From the price of wheat (Hersche 1801) to childhood mortality (Skjærvø et al 2015), there seems to be no end to papers reporting spurious correlations with solar variability. As both these examples are published at solar maxima (±5.5 years), I conclude there is a correlation between the incidence of such publications and solar activity. Further evidence for this revolutionary hypothesis is provided by the publication of Wing et al (2015) near a solar maxima. Wing et al find “highly significant” correlations between the incidence of two types of arthritis and solar variability.
I don’t really need to do any more than link to XKCD to show that Wing et al is almost certainly spurious.
Wing et al analyse the incidence of giant cell arthritis (GCA) and rheumatoid arthritis (RA) with in Olmsted County, Minnesota over five decades. They correlate the 3-year smoothed incident data with the F10.7 index (solar radiation at 10.7 cm wavelength) and the AL index (a proxy for the westward auroral electrojet), allowing for lags of up to 14 years.
The first problem is in interpreting the p-value. It is a measure of how likely a correlation as large as that observed is under the null hypothesis of no correlation. It does not indicate how likely the alternative hypothesis, that there is a relationship, is. To know that we have to have some idea of how plausible the alternative hypothesis is. As the XKCD cartoon above shows, if the hypothesis is unlikely to be true, it is more likely that a highly significant correlation is a fluke than a genuine finding.
Since Wing et al is a single study without a strong theoretical expectation of a relationship between solar variability and arthritis, even a highly significant p-value is not strong evidence. Even if there were no other problems, this would be enough to be fairly certain that the correlations in Wing et al are spurious. And there are other problems.
Hypothesis tests are only fully valid if they are designed before the data are observed. According to the press release, it was the observation of a 10-year cycle in the incidence data that inspired the study. If data have a 10-year cycle, they are virtually certain to correlate with solar variability with a lag of 0-14 years. This is data-snooping and inflates the risk of finding a “significant” p-value when there is no relationship. A better strategy would be to use these data to help develop a hypothesis and then use independent data from another region to test this hypothesis.
The p-value is valid if a single correlation is analysed. If multiple correlations are analysed, there are multiple chances of finding a significant p-value, just as buying several lottery tickets increases your chances of winning a prize. Wing et al test the correlation between the incidence of arthritis and two solar proxies at lags 0-14 years. This does not get them 30 tickets to the p-value lottery because, for example, the solar proxies at lag 0 and lag 1 are highly correlated, but it does give them several chances to win. It is possible to correct for multiple testing, and at least the paper should have shown that the authors are aware of the problem. I wouldn’t dream of suggesting that the authors might have examined other solar variability proxies before settling on the two they report as the westward auroral electrojet is such an obvious place to start.

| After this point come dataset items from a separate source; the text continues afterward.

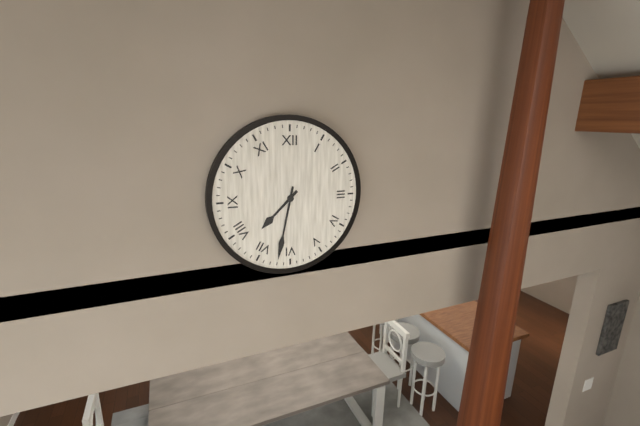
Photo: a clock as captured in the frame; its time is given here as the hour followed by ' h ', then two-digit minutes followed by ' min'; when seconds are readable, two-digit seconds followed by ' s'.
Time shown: 7 h 32 min
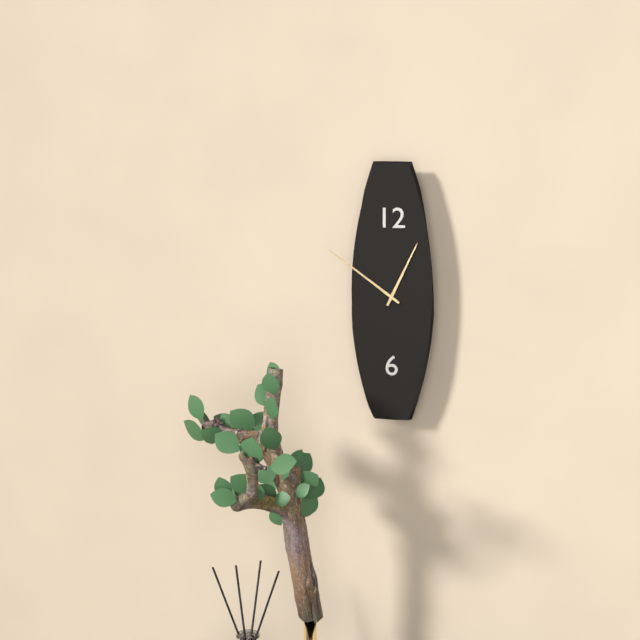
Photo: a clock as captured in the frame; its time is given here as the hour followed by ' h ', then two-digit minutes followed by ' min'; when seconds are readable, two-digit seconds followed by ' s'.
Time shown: 12 h 51 min
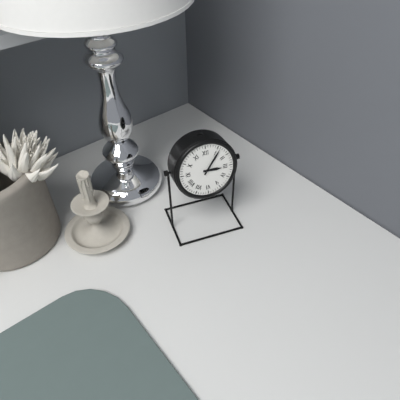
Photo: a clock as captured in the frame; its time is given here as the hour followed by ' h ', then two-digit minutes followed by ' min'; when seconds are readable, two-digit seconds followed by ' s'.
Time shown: 3 h 06 min
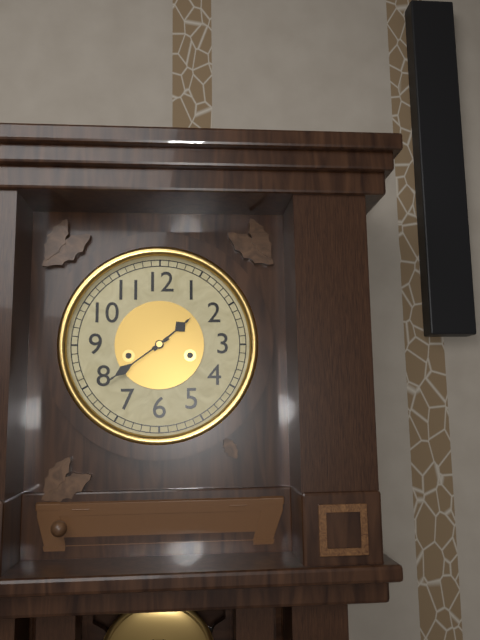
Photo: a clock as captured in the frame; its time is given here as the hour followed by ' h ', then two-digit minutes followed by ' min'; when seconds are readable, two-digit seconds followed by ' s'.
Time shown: 1 h 39 min
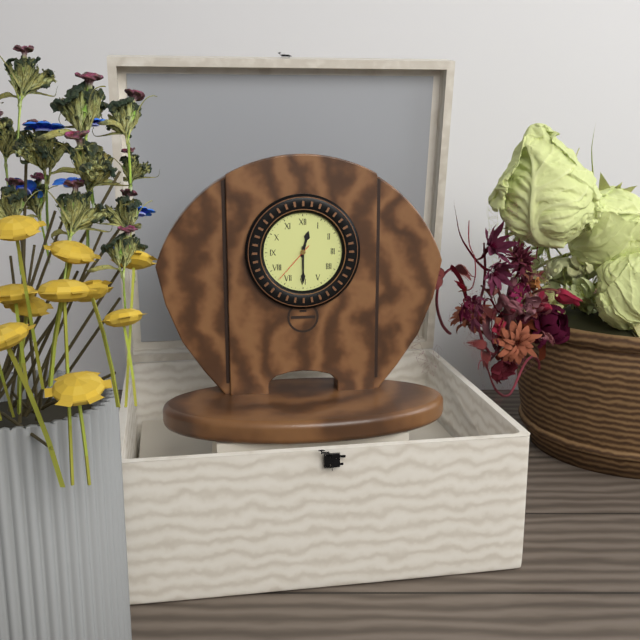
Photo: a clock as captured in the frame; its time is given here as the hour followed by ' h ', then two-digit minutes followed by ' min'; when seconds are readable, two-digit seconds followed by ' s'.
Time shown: 12 h 30 min
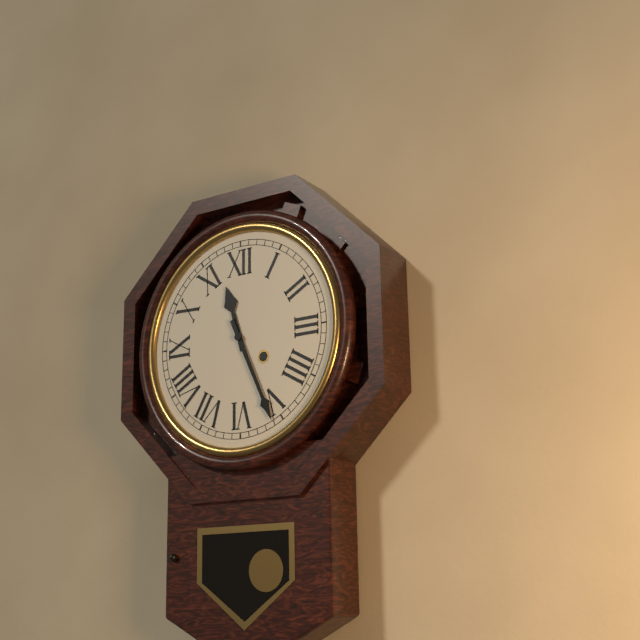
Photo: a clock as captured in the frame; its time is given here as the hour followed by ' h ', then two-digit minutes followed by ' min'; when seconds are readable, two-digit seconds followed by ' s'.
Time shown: 11 h 26 min
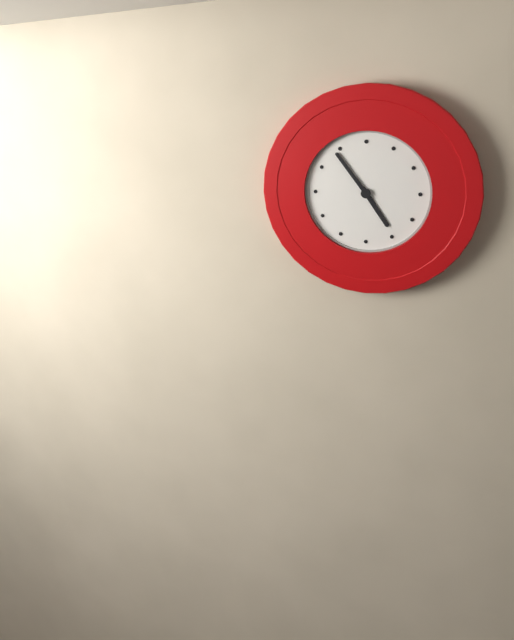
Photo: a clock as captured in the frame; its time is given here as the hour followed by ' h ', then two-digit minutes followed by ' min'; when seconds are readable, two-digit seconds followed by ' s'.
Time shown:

The incidence of both types of arthritis is temporally autocorrelated: if one year has a high incidence, the next year is likely to, and vice versa. The statistical test used by Wing et al assumes that the observations are independent, that there is no autocorrelation. Violating this assumption makes the statistical tests more liberal, more likely to report a significant result than is justified by the data. The autocorrelation inherent in the incidence data is enhanced by the 3-year smooth used, making the problem worse. Wing et al should have corrected for the autocorrelation in the (smoothed) data. There are several strategies that could be used, all would result in a less impressive p-value.
Even though I don’t find this paper in the least plausible, I do agree with the authors’ conclusions that those afflicted by arthritis should move to lower latitudes. I’ll start packing now.
(Andrew Alden @aboutgeology alerted me to this paper.)